• _Provided records_:
*** Block opens ***

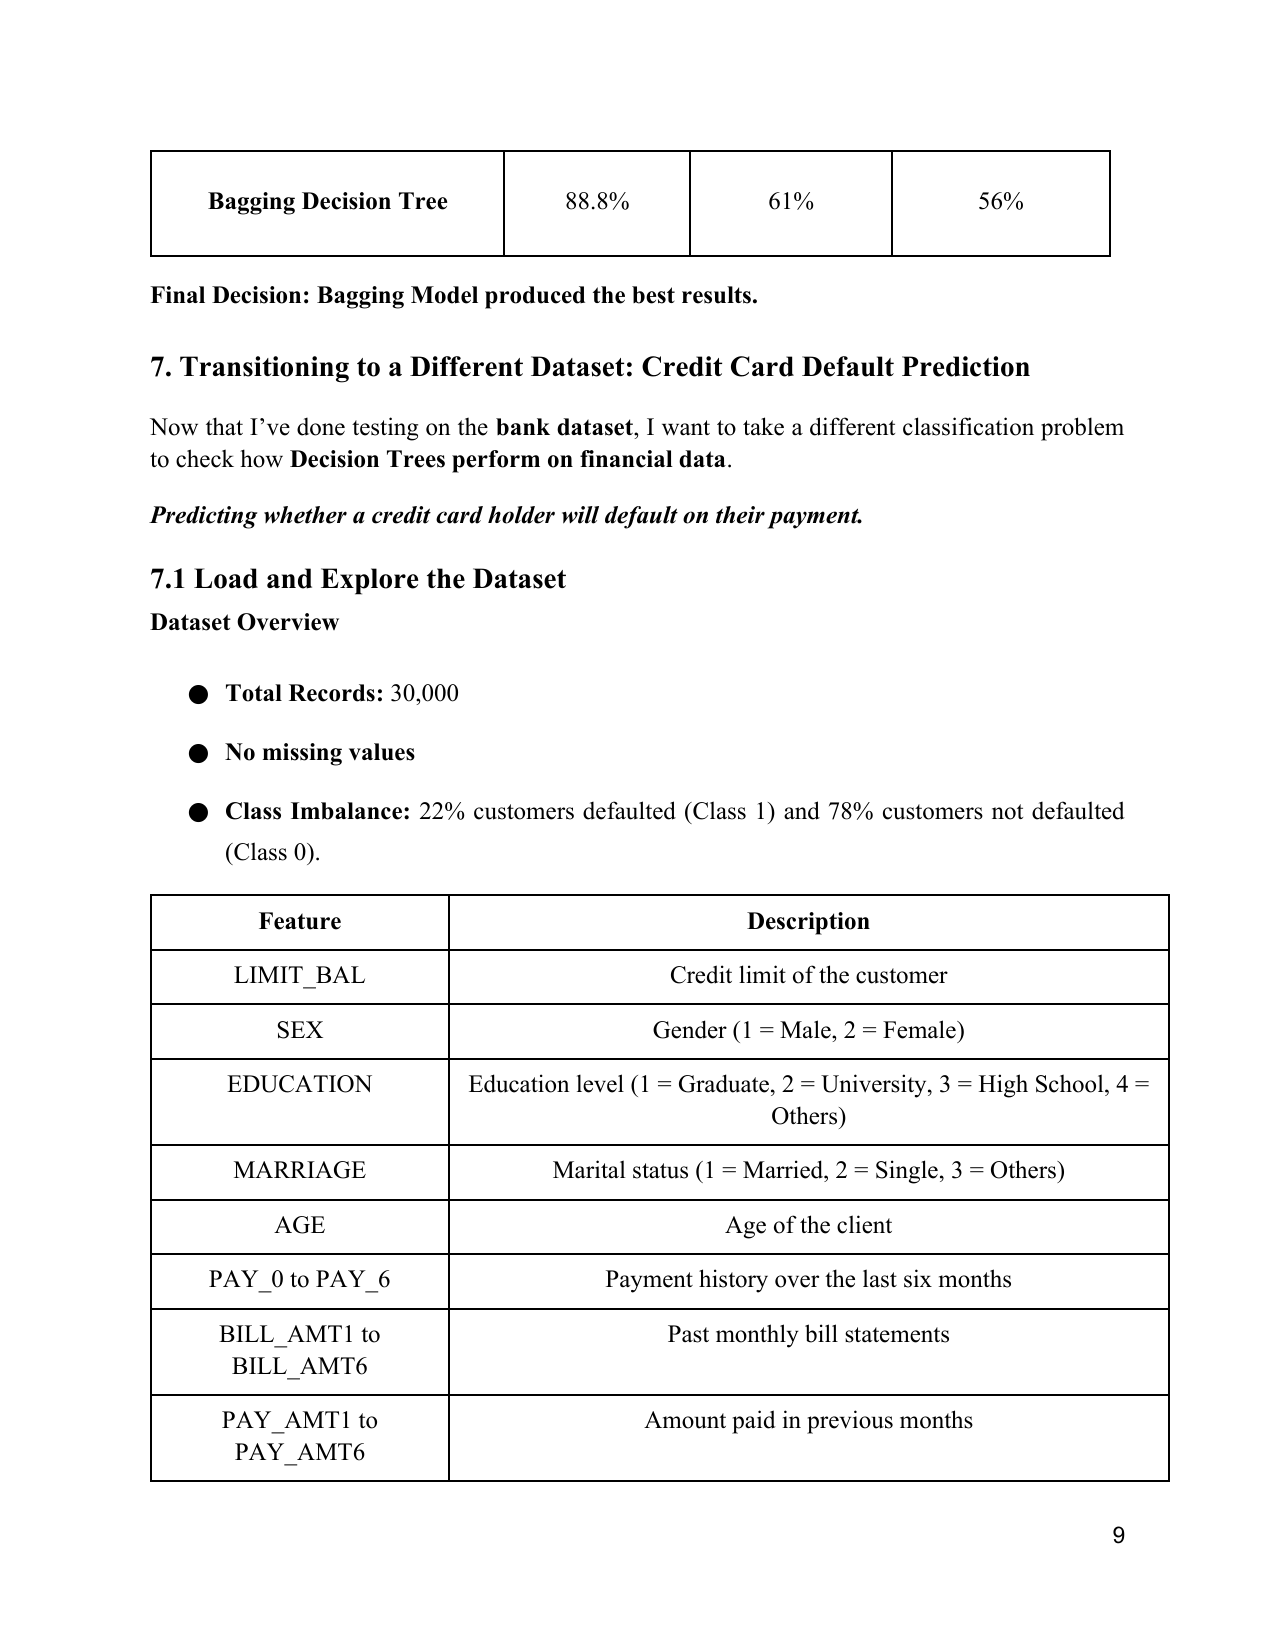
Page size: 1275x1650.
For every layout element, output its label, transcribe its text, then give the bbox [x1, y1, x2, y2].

table_cell Gender (1 = Male, 2 = Female) [450, 1005, 1168, 1058]
table_cell PAY_0 to PAY_6 [152, 1255, 448, 1307]
table_cell Past monthly bill statements [450, 1310, 1168, 1394]
text Dataset Overview [150, 608, 1125, 636]
table_cell BILL_AMT1 to BILL_AMT6 [152, 1310, 448, 1394]
table_cell Credit limit of the customer [450, 951, 1168, 1003]
list Class Imbalance: 22% customers defaulted (Class 1) and 78% customers not defaulted (Class 0). [187, 782, 1125, 865]
table_cell MARRIAGE [152, 1146, 448, 1198]
text Predicting whether a credit card holder will default on their payment. [150, 501, 1125, 529]
table_cell Marital status (1 = Married, 2 = Single, 3 = Others) [450, 1146, 1168, 1198]
list Total Records: 30,000 [187, 664, 1125, 716]
table_cell Education level (1 = Graduate, 2 = University, 3 = High School, 4 = Others) [450, 1060, 1168, 1144]
list No missing values [187, 723, 1125, 775]
table_cell LIMIT_BAL [152, 951, 448, 1003]
table_cell EDUCATION [152, 1060, 448, 1144]
text Now that I’ve done testing on the bank dataset, I want to take a different classification problem to check how Decision Trees perform on financial data. [150, 413, 1125, 472]
table_cell SEX [152, 1005, 448, 1058]
table_cell Payment history over the last six months [450, 1255, 1168, 1307]
table_cell 56% [893, 152, 1109, 254]
table_header Description [450, 896, 1168, 949]
table_cell Amount paid in previous months [450, 1396, 1168, 1480]
table_cell Bagging Decision Tree [152, 152, 503, 254]
subtitle 7.1 Load and Explore the Dataset [150, 562, 1125, 595]
text Final Decision: Bagging Model produced the best results. [150, 282, 1125, 309]
table_header Feature [152, 896, 448, 949]
table_cell 61% [691, 152, 891, 254]
table_cell Age of the client [450, 1201, 1168, 1253]
table_cell AGE [152, 1201, 448, 1253]
subtitle 7. Transitioning to a Different Dataset: Credit Card Default Prediction [150, 351, 1125, 383]
table_cell PAY_AMT1 to PAY_AMT6 [152, 1396, 448, 1480]
table_cell 88.8% [505, 152, 689, 254]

*** Block closes ***

• _Assignment_: Please copy the records above word for word, leaving out every picture.

• _Answer to this task_:
Page size: 1275x1650.
For every layout element, output its label, transcribe its text, then give the bbox [x1, y1, x2, y2].

table_cell Gender (1 = Male, 2 = Female) [450, 1005, 1168, 1058]
table_cell PAY_0 to PAY_6 [152, 1255, 448, 1307]
table_cell Past monthly bill statements [450, 1310, 1168, 1394]
text Dataset Overview [150, 608, 1125, 636]
table_cell BILL_AMT1 to BILL_AMT6 [152, 1310, 448, 1394]
table_cell Credit limit of the customer [450, 951, 1168, 1003]
list Class Imbalance: 22% customers defaulted (Class 1) and 78% customers not defaulted (Class 0). [187, 782, 1125, 865]
table_cell MARRIAGE [152, 1146, 448, 1198]
text Predicting whether a credit card holder will default on their payment. [150, 501, 1125, 529]
table_cell Marital status (1 = Married, 2 = Single, 3 = Others) [450, 1146, 1168, 1198]
list Total Records: 30,000 [187, 664, 1125, 716]
table_cell Education level (1 = Graduate, 2 = University, 3 = High School, 4 = Others) [450, 1060, 1168, 1144]
list No missing values [187, 723, 1125, 775]
table_cell LIMIT_BAL [152, 951, 448, 1003]
table_cell EDUCATION [152, 1060, 448, 1144]
text Now that I’ve done testing on the bank dataset, I want to take a different classification problem to check how Decision Trees perform on financial data. [150, 413, 1125, 472]
table_cell SEX [152, 1005, 448, 1058]
table_cell Payment history over the last six months [450, 1255, 1168, 1307]
table_cell 56% [893, 152, 1109, 254]
table_header Description [450, 896, 1168, 949]
table_cell Amount paid in previous months [450, 1396, 1168, 1480]
table_cell Bagging Decision Tree [152, 152, 503, 254]
subtitle 7.1 Load and Explore the Dataset [150, 562, 1125, 595]
text Final Decision: Bagging Model produced the best results. [150, 282, 1125, 309]
table_header Feature [152, 896, 448, 949]
table_cell 61% [691, 152, 891, 254]
table_cell Age of the client [450, 1201, 1168, 1253]
table_cell AGE [152, 1201, 448, 1253]
subtitle 7. Transitioning to a Different Dataset: Credit Card Default Prediction [150, 351, 1125, 383]
table_cell PAY_AMT1 to PAY_AMT6 [152, 1396, 448, 1480]
table_cell 88.8% [505, 152, 689, 254]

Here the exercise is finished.